**Textauszug**
################

Und ein anderer Gedanke (aus der Klimabewegung): Angenommen, durch unsere bisherige Arbeits- und Lebensweise der letzten 200 Jahre haben wir Umweltbedingungen geschaffen, die - nicht nur klimatechnisch, sondern auch in den Bereichen Gesundheit, Verkehr, Bildung etc. - den Ausnahmezustand zur Normalität werden lassen: Wie entscheiden wir als Gesellschaft in Zukunft darüber, welche Ressourcen wohin verteilt werden?

################

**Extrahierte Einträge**
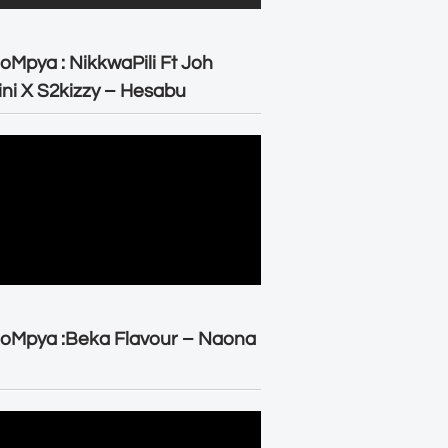
oMpya : NikkwaPili Ft Joh
ni X S2kizzy – Hesabu
oMpya :Beka Flavour – Naona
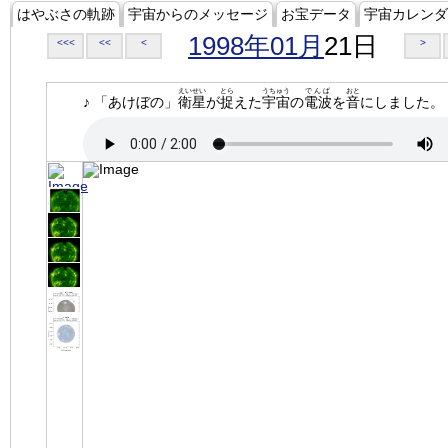
はやぶさの軌跡
宇宙からのメッセージ
お宝データ
宇宙カレンダ
1998年01月
21日
<<<
<<
<
>
えいせい
とら
うちゅう
でんぱ
おと
♪ 「あけぼの」
衛星
が
捉
えた
宇宙
の
電波
を
音
にしました。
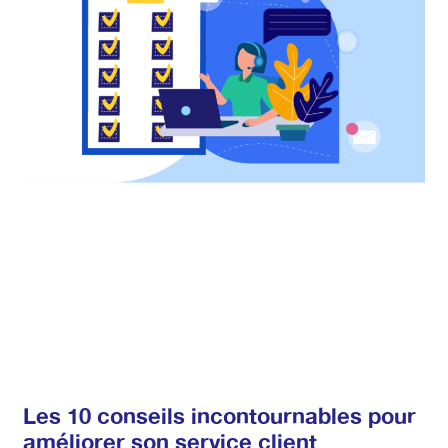
Les 10 conseils incontournables pour
améliorer son service client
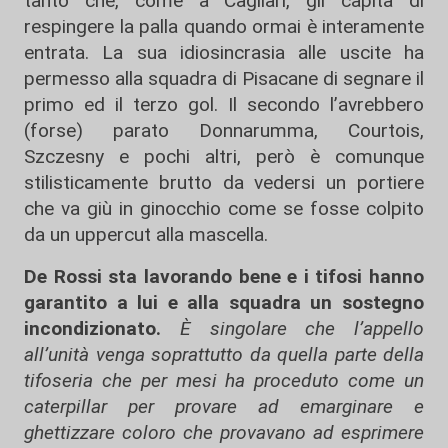
tanto che, come a Cagliari, gli capita di
respingere la palla quando ormai è interamente
entrata. La sua idiosincrasia alle uscite ha
permesso alla squadra di Pisacane di segnare il
primo ed il terzo gol. Il secondo l’avrebbero
(forse) parato Donnarumma, Courtois,
Szczesny e pochi altri, però è comunque
stilisticamente brutto da vedersi un portiere
che va giù in ginocchio come se fosse colpito
da un uppercut alla mascella.
De Rossi sta lavorando bene e i tifosi hanno
garantito a lui e alla squadra un sostegno
incondizionato.
È singolare che l’appello
all’unità venga soprattutto da quella parte della
tifoseria che per mesi ha proceduto come un
caterpillar per provare ad emarginare e
ghettizzare coloro che provavano ad esprimere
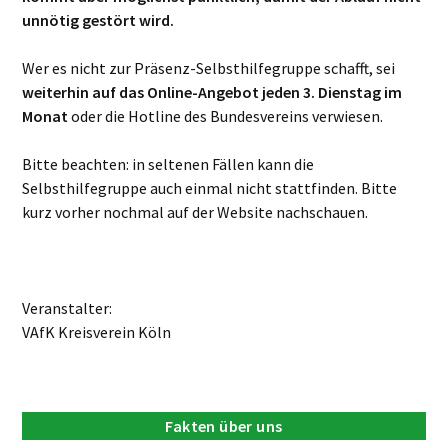
unnötig gestört wird.
Wer es nicht zur Präsenz-Selbsthilfegruppe schafft, sei
weiterhin auf das Online-Angebot jeden 3. Dienstag im
Monat
oder die Hotline des Bundesvereins verwiesen.
Bitte beachten: in seltenen Fällen kann die
Selbsthilfegruppe auch einmal nicht stattfinden. Bitte
kurz vorher nochmal auf der Website nachschauen.
Veranstalter:
VAfK Kreisverein Köln
Fakten über uns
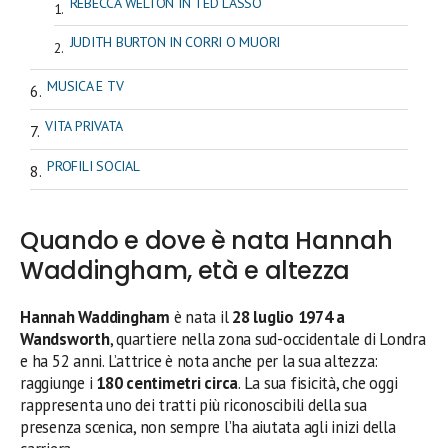
REBECCA WELTON IN TED LASSO
JUDITH BURTON IN CORRI O MUORI
MUSICA E TV
VITA PRIVATA
PROFILI SOCIAL
Quando e dove è nata Hannah
Waddingham, età e altezza
Hannah Waddingham
è nata il
28 luglio 1974 a
Wandsworth
, quartiere nella zona sud-occidentale di Londra
e ha 52 anni. L’attrice è nota anche per la sua altezza:
raggiunge i
180 centimetri circa
. La sua fisicità, che oggi
rappresenta uno dei tratti più riconoscibili della sua
presenza scenica, non sempre l’ha aiutata agli inizi della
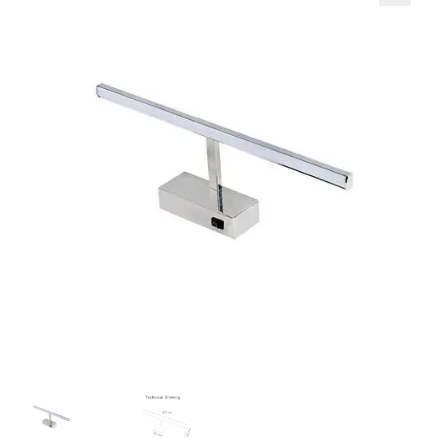
Кошничка
Мој профил
Рекламации и замена на производ
Сите производи
Услови за користење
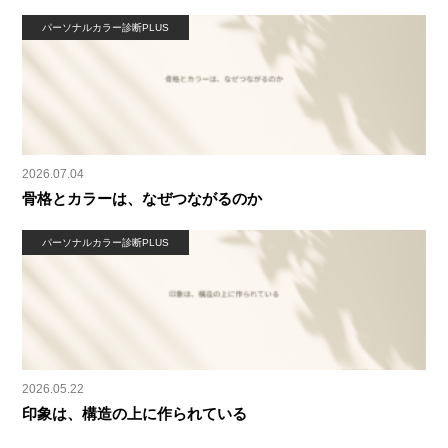
パーソナルカラー診断PLUS
2026.07.04
骨格とカラーは、なぜつながるのか
パーソナルカラー診断PLUS
2026.05.22
印象は、構造の上に作られている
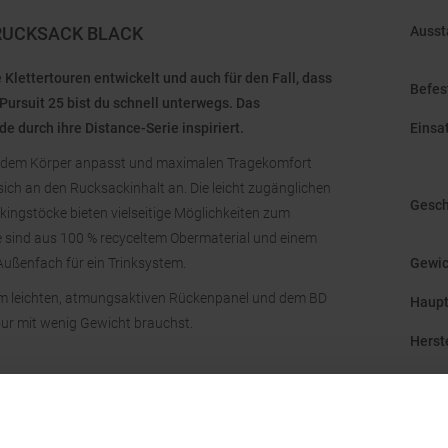
RUCKSACK BLACK
Ausst
Klettertouren entwickelt und auch für den Fall, dass
Befes
Pursuit 25 bist du schnell unterwegs. Das
durch ihre Distance-Serie inspiriert.
Einsa
h dem Körper anpasst und maximalen Tragekomfort
ich an den Rucksackinhalt an. Die leicht zugänglichen
Gesch
ingstöcke bieten vielseitige Möglichkeiten zum
 sind aus 100 % recyceltem Obermaterial und einem
Außenfach für ein Trinksystem.
Gewic
em leichten, atmungsaktiven Rückenpanel und dem BD
Haupt
tour mit wenig Gewicht brauchst.
Herst
Mark
ich
Nachh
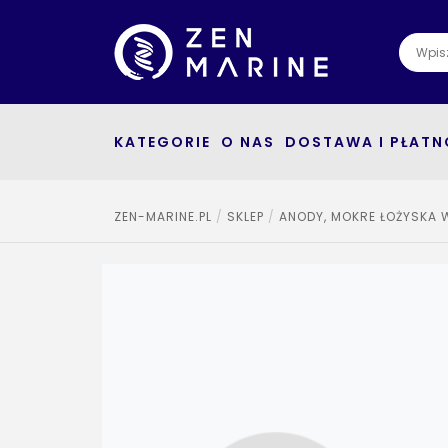
KATEGORIE
O NAS
DOSTAWA I PŁATN
ZEN-MARINE.PL
SKLEP
ANODY, MOKRE ŁOŻYSKA 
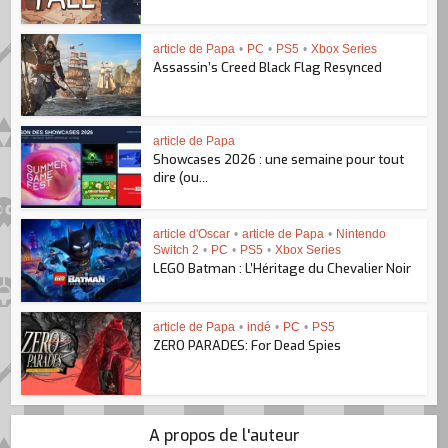
article de Papa
•
PC
•
PS5
•
Xbox Series
Assassin’s Creed Black Flag Resynced
article de Papa
Showcases 2026 : une semaine pour tout
dire (ou...
article d'Oscar
•
article de Papa
•
Nintendo
Switch 2
•
PC
•
PS5
•
Xbox Series
LEGO Batman : L’Héritage du Chevalier Noir
article de Papa
•
indé
•
PC
•
PS5
ZERO PARADES: For Dead Spies
A propos de l'auteur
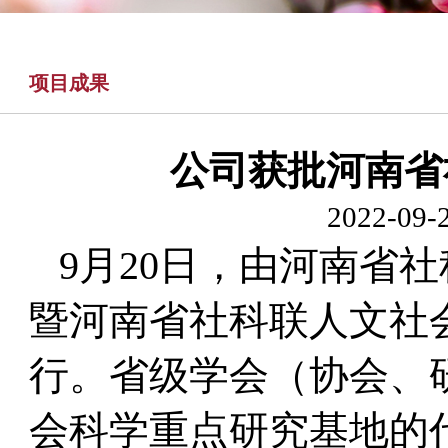
项目成果
公司获批河南省
2022-09-2
9月20日，由河南省社
暨河南省社科联人文社
行。省级学会（协会、
会科学重点研究基地的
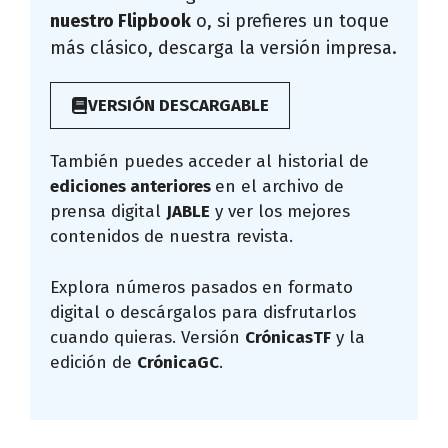
nuestro Flipbook
o, si prefieres un toque
más clásico, descarga la versión impresa.
VERSIÓN DESCARGABLE
También puedes acceder al historial de
ediciones anteriores
en el archivo de
prensa digital
JABLE
y ver los mejores
contenidos de nuestra revista.
Explora números pasados en formato
digital o descárgalos para disfrutarlos
cuando quieras. Versión
CrónicasTF
y la
edición de
CrónicaGC
.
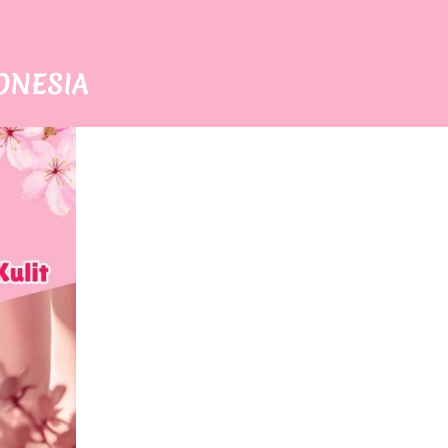
dvn collagen, dvn, dvine,  
dvn collagen, 
ONESIA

################

**Aufgaben**
[1] Fassen Sie den Absatz des Auszugs zur Ressourcenverteilung, der mit „Und ein anderer Gedanke“ beginnt, als kurze Liste seiner wichtigsten Aussagen zusammen.
[2] Schreiben Sie den Auszug zur Ressourcenverteilung im Anschluss an seinen letzten Satz weiter.

**Lösungen**
[1]
- Der Gedanke stammt aus der Klimabewegung.
- Annahme: Die Arbeits- und Lebensweise der letzten 200 Jahre hat Umweltbedingungen geschaffen, die den Ausnahmezustand zur Normalität werden lassen.
- Das betrifft nicht nur das Klima, sondern auch Gesundheit, Verkehr, Bildung und weitere Bereiche.
- Daraus folgt die Frage, wie die Gesellschaft künftig entscheidet, welche Ressourcen wohin verteilt werden.

[2]
Denn: Wenn Ausnahmezustände in immer kürzeren Abständen kommen (so sieht es beim Klima bspw. aus), benötigen wir immer mehr Ressourcen, um wieder in den "Normalzustand" zurückzukehren - und das betrifft nicht nur umgeknickte Bäume auf Bahnstrecken. Irgendwann, so die These, sind wir NUR NOCH mit "Reperaturarbeiten" an den bestehenden Systemen (Gesundheit, Verkehr, Bildung - nur als Beispiele) beschäftigt. Irgendwann, so die These, werden unsere Ressourcen DAFÜR auch immer knapper werden. Und dann entsteht die entscheidende Frage: Nach welchen Kriterien entscheiden wir dann, ob z.B. ein Krankenhaus elektrische Energie bekommt oder eine Bildungseinrichtung oder eine Fabrik oder ein Hochfrequenzhandelsplatz (wieder nur als Beispiele)?
Gibt es irgendeine Kommission oder Expertengruppe, die sich DAMIT beschäftigt?